Bloomsbury USA, 2007
Hardcover, 304 pages, $24.95.
Art on the half shell
MFK Fisher, in her delectable book Consider the Oyster, begins with, “An oyster leads a dreadful but exciting life…” The poor thing beginning as a mere wisp in a vast sea, suffers sexual confusion as it reverts from a he to a she and a he once again, distributing eggs and sperm by the millions until finally maturing, plucked from its watery home, as a forthcoming delicacy, utterly adored and craved.
From Eleanor Clark, in The Oysters of Locmariaquer, we read about the celebrated Belons, succulent oysters originally from the river Belon in France. Scientists brought them to Boothbay Harbor in Maine in the 1950s where they escaped to other nooks and coves of the shore and are now among the rarest and most desired oysters in the world. Clark, too, tells us the oft-amazing consumption levels in centuries-ago France: Casanova ate fifty oysters every evening with his punch, “faced with the grid of perpetual romance,” and King Henry IV had the reputation of eating not dozens but hundreds as a sitting. Both men were known for their levels of sexual pursuit, thus contributing to the enlightenment of the supposed aphrodisiacal powers and charm of this particular mollusk. Jacobsen’s take on this? I will get back to that.
An oyster is not just an oyster, just as a fish is just not only a fish. There are at least two hundred unique oyster appellations in North America, each with a distinct flavor. Jacobsen takes us around the continent in playful passionate prose. Region by region he describes each oyster’s appearance, origin, flavor, availability, the various reasons to eat oysters (they are good for you, high in protein, low in cholesterol) ways to enjoy them, cooked or raw.
And now we know the meaning of “R” in referring when to eat oysters – only in the months with the letter R in their spelling, which means September through April. As waters and climates warm, the he/she oysters are preparing to spawn, the eggs and sperm drifting together, forming miniscule spats. The spats and older oysters will be growing in the warmer months, soon to be edible size.
This time of year is the time to go out and buy oysters to stuff the turkey, to make oyster stew or soup or fanciful dishes, or just the most elemental way, shucked and slurped, with or without a dash of a favorite sauce. Even as he describes the shapes of the different oysters, their cup, their brininess, their seductive shape on the half shell, salivation begins. One day in Maine, “on the frigid shore of the Damariscotta River, I pulled up a thick-shelled oyster, pried it open, dumped it in my mouth. The meat was cool, briny, brimming with life…a mile up the river inlet, a two-thousand year-old shell midden bore testament that humans had been connecting to the earth in just this spot, in just this way, for a long time.”
And so with Rowan Jacobsen, an ultimate inspired tour guide, we enter the world-wide-world of oysterdom and one human’s place in it, from scary brave introduction-greeting the slippery little creature alive in a sea of surprisingly saline self-sauce, lying supine in its exquisite half-shell, about to enliven in an utterly new way the taste buds of a neophyte, mollusk imbiber, to the rare and exotically inclined world of the passionate oyster aficionado. “While it is possible,” Jacobsen writes, “to know nothing about great oysters and still enjoy them, your experience will be greatly enhanced by background knowledge…Think of oysters as a minor work of art; knowing something about where it came from, how it came to be, and how it might be described will give meaning to your meal.”

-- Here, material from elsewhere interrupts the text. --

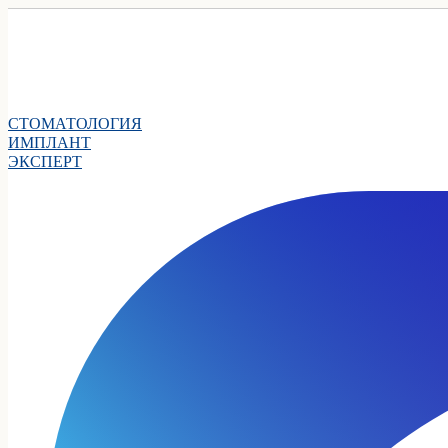
СТОМАТОЛОГИЯ
ИМПЛАНТ
ЭКСПЕРТ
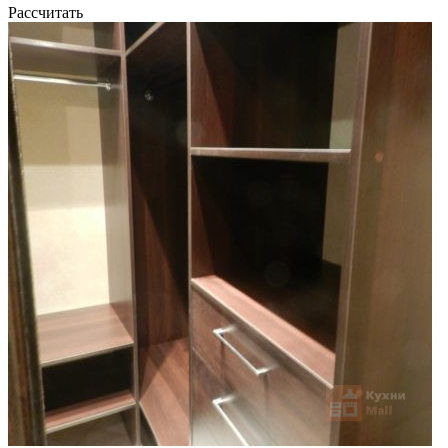
Рассчитать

Maine, in most people’s minds, is lobster country, “but the frigid ocean, terminal moraine, and unpolluted coastline that grows such happy crustaceans also make for beautiful bivalves.”
Putting words to nuances of tastes, giving names to the niches and coves that elicit the growth of spats clinging to levees, ledges, alee in the wild of ocean tumult, gives an ultimate sprightliness of briny surprise, the surprise a sensual burst of carnal charm, a devourment of pending renewal with each half-shell ready to assault one’s remembrances of previous oyster feasts, however small or large.
The Pilgrims of Plymouth Rock managed to starve in their first lean years with one of the most nutritious foods bobbing under their frail vessels. And yet the nutritional value of these mollusks was well known. In her final debilitating days, dying of syphilis in Africa (a gift from her husband), Karen Blixen (the writer Isak Dinesan) lived her last years on champagne and oysters, retaining, for her, she would say, her love of the exotic nature of food.
As for the aphrodisiacal arousing love portion hidden aspect inherent in oysters, Rowan Jacobsen suggests, “…take your chances…” The reward-surely-more certain for immediate satisfaction than the lottery.
Jacobsen ends with a listing of best oyster bars and oyster festivals, and a few recipes. Pilgrim or not, you no longer need starve for want of the most nutritional addition to your diet, With hammer and glove and/or any of the new specially designed oyster chuckers, oysters for breakfast, lunch, dinner and serious snacks can add new illumination to your life.